--- EXCERPTED PASSAGE Enclosed Below ---
Incidentally, if you’re wondering “Why does Crazyegg report different data than Analytics?”, the answer is that CrazyEgg tracks clicks on a per-coordinate basis and Analytics tracks them on a per-URL basis.  To override that, you have to go to considerable work when coding your webpage.  This means that Analytics treats that blue button and the first paragraph “download the free trial” link as the same place, so it munges their stats together when displaying them, which makes it not-obvious that the Big Blue Button is an awesome success and that the first paragraph text link is a crushing failure.  I had previously gone to a heck of a lot of work when I redid my purchasing page to make sure that every link was hooked up correctly, and I ended up having so much information flowing at me in the statistical summary I could not make heads or tails out of it.  The heatmap, on the other hand, tells the story in a really efficient manner: “Customers want to ‘Pay with their credit card’ and need to be guided on to what to click on to make that happen”.
--- End of Enclosed EXCERPTED PASSAGE ---
**ASSIGNMENT:**
Answer these about the passage on CrazyEgg and Analytics:
1. On what basis does CrazyEgg track clicks?
2. On what basis does Analytics track clicks?
3. According to the heatmap, what do customers want to do?
The records stand apart from the passage and are separate material.
--- DATASET Enclosed Below ---
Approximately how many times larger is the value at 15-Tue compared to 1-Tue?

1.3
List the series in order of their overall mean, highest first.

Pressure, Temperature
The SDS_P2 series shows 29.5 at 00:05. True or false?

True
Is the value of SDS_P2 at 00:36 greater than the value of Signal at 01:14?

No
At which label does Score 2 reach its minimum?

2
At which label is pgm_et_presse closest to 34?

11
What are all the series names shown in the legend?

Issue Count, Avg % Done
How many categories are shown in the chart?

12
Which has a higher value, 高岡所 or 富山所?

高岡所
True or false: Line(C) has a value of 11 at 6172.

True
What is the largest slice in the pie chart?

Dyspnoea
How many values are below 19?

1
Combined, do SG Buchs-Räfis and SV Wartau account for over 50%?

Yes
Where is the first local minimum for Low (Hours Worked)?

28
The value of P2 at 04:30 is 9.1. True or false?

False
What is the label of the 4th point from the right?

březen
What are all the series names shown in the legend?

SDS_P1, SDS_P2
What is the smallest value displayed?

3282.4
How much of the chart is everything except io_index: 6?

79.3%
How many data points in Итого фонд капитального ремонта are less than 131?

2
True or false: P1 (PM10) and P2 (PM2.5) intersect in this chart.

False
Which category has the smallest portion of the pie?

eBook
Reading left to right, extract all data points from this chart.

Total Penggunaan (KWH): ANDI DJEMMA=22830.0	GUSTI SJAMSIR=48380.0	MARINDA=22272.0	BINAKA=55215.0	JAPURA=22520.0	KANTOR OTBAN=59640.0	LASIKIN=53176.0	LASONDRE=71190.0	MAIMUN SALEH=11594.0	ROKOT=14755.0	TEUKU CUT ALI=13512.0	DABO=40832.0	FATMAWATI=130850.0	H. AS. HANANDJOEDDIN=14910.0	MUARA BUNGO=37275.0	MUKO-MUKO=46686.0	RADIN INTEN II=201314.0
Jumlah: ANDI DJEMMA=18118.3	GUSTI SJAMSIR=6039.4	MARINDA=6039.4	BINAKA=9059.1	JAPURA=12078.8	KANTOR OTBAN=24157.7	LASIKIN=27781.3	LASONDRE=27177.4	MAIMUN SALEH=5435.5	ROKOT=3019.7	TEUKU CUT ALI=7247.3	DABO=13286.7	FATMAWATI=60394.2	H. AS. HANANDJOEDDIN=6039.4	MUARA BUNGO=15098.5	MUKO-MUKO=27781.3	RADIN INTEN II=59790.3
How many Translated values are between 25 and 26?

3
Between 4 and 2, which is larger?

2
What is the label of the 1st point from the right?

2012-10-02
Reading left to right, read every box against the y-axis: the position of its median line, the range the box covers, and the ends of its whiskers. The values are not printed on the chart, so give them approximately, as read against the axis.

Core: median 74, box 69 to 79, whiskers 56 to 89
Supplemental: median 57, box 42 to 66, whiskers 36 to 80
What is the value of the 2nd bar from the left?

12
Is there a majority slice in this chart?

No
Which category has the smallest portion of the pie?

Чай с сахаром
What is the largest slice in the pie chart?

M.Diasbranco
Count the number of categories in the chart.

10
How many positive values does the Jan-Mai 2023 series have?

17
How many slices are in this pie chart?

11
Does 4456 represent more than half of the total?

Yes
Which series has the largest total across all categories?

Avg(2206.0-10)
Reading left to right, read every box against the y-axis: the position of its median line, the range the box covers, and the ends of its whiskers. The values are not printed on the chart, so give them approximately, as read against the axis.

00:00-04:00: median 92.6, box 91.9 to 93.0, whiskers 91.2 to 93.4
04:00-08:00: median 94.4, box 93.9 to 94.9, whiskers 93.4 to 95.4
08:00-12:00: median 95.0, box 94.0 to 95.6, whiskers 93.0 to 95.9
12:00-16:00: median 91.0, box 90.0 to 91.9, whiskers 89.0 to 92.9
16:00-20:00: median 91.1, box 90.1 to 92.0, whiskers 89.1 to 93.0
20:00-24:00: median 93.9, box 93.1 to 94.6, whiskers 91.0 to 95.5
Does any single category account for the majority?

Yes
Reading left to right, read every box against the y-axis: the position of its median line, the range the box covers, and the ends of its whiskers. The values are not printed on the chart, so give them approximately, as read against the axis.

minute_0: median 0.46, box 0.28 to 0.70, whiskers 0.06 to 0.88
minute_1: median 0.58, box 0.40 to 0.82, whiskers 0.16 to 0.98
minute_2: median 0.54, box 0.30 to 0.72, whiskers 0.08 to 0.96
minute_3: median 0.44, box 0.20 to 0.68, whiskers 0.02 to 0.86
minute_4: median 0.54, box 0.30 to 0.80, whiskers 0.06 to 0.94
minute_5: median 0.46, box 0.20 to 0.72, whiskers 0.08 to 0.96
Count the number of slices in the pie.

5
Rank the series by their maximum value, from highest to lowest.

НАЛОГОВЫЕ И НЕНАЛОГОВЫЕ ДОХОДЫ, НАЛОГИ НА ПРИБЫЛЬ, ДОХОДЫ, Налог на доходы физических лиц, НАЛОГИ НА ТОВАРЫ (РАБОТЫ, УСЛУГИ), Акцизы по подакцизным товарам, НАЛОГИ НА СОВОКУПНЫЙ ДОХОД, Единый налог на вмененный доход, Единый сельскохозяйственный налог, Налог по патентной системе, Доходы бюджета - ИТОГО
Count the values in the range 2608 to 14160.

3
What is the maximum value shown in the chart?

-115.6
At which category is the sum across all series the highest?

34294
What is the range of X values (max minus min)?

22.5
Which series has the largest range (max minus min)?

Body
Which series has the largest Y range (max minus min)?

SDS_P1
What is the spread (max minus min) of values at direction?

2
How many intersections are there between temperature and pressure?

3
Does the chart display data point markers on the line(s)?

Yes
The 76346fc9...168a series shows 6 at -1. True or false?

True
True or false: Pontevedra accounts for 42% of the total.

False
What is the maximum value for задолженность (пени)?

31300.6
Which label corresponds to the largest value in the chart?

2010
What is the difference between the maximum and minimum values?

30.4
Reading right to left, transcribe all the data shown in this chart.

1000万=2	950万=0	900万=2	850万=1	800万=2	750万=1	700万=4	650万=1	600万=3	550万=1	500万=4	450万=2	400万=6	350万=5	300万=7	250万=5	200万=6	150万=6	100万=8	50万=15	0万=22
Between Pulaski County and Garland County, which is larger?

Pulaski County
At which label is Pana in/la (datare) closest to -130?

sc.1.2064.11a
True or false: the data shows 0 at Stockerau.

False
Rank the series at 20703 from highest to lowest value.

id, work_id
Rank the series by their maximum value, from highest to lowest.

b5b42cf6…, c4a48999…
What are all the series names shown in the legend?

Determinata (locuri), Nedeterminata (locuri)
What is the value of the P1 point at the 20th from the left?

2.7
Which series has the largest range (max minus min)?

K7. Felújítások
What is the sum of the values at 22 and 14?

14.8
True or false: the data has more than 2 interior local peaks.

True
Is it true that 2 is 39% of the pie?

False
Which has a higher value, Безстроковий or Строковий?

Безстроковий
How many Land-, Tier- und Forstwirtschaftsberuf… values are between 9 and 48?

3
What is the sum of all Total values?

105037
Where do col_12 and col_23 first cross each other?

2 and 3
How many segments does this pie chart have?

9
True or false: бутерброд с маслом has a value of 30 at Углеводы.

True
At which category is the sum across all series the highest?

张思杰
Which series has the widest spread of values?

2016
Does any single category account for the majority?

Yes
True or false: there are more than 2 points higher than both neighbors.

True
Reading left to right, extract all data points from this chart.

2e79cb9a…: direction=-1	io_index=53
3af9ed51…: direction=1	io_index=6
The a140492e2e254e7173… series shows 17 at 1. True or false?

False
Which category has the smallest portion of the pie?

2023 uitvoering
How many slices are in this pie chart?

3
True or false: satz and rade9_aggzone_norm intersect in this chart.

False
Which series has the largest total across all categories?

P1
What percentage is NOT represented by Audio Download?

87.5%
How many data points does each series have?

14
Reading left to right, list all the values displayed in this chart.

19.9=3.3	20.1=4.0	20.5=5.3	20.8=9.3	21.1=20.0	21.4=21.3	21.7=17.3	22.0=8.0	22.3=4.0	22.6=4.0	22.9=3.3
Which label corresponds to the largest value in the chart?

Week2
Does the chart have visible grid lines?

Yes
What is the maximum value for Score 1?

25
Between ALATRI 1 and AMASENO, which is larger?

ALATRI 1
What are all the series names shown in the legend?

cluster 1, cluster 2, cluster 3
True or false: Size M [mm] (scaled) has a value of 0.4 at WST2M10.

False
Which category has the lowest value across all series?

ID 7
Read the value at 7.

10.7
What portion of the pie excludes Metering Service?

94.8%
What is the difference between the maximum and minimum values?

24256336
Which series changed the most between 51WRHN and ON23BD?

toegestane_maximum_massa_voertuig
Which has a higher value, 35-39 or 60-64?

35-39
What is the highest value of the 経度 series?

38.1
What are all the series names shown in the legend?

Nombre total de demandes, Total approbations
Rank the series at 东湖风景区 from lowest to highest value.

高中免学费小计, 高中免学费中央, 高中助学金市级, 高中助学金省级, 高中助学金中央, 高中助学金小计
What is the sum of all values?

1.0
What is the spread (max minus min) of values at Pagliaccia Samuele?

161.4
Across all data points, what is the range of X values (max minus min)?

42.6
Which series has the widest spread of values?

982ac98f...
--- End of Enclosed DATASET ---
**EXERCISE ANSWER:**
1. On a per-coordinate basis.
2. On a per-URL basis.
3. Pay with their credit card.